K-Doe made many fine records after "Mother-in-Law," but he never came close to matching that song's success, and by the '70s he was destitute, dogged by alcoholism and sometimes homeless.

In the '90s he became a hero and mentor to some of New Orleans' young white rockers, but his comeback really began in the '80s, when he hosted a radio show on the city's WWOZ-FM that helped redefine "out there." His stream-of-consciousness monologues and dialogues — sometimes he argued with himself — became the stuff of legend, and fans avidly traded tapes of the show.

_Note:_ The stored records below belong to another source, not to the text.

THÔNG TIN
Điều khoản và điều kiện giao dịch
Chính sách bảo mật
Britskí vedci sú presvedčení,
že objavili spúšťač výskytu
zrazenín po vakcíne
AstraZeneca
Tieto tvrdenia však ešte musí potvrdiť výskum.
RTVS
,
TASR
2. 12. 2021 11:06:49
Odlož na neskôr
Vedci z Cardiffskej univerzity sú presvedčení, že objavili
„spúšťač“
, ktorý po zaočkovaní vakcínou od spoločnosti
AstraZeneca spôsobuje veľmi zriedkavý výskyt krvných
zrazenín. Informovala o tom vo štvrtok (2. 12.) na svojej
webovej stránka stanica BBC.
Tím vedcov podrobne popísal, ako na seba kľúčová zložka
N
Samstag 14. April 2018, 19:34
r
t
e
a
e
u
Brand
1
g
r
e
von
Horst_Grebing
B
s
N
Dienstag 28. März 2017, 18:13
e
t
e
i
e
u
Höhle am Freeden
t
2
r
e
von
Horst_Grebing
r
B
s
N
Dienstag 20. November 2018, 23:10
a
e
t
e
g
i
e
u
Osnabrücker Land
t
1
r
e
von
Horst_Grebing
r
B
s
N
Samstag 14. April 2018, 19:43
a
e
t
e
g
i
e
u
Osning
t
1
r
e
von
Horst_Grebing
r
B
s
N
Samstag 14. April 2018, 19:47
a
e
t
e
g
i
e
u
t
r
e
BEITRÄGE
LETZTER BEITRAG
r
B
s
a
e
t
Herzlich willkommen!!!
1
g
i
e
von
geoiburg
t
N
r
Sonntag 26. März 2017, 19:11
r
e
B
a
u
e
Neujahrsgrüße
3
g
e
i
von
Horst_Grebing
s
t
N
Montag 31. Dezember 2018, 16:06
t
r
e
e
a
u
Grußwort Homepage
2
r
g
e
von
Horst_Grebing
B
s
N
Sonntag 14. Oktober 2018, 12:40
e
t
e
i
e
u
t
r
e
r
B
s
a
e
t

One admirer was the musician Bruce Hornsby. "To me," Hornsby tells Sandmel, "Ernie K-Doe was a good, solid singer, but there were a thousand and one of them. What was special was the hilarious persona that he affected as a DJ. 'Mother-in-Law' was just a springboard, a tiny kernel of achievement, that allowed K-Doe to be a star twenty-something years after his big hit. … None of us would have been interested in K-Doe without the radio show. It's all about showbiz, creating an image, and taking that extra nutty step."

Speaking of nutty, after K-Doe's death in 2001, his second wife, Antoinette, commissioned a life-size statue of the singer. It sat for years, regally greeting visitors to the couple's since-closed Mother-in-Law Lounge, decked out in K-Doe's flashy stage clothes.

So, for several years after his death, Ernie K-Doe still drew the kind of attention he craved in life.

Antoinette, who died in 2009, told the author: "Of course I know that K-Doe's dead. But the fans don't consider it a statue; to them it's Ernie K-Doe. I want people to remember K-Doe as a legend; I want his music and legacy to live on."

With this fascinating biography, Sandmel has done his part to make sure that happens.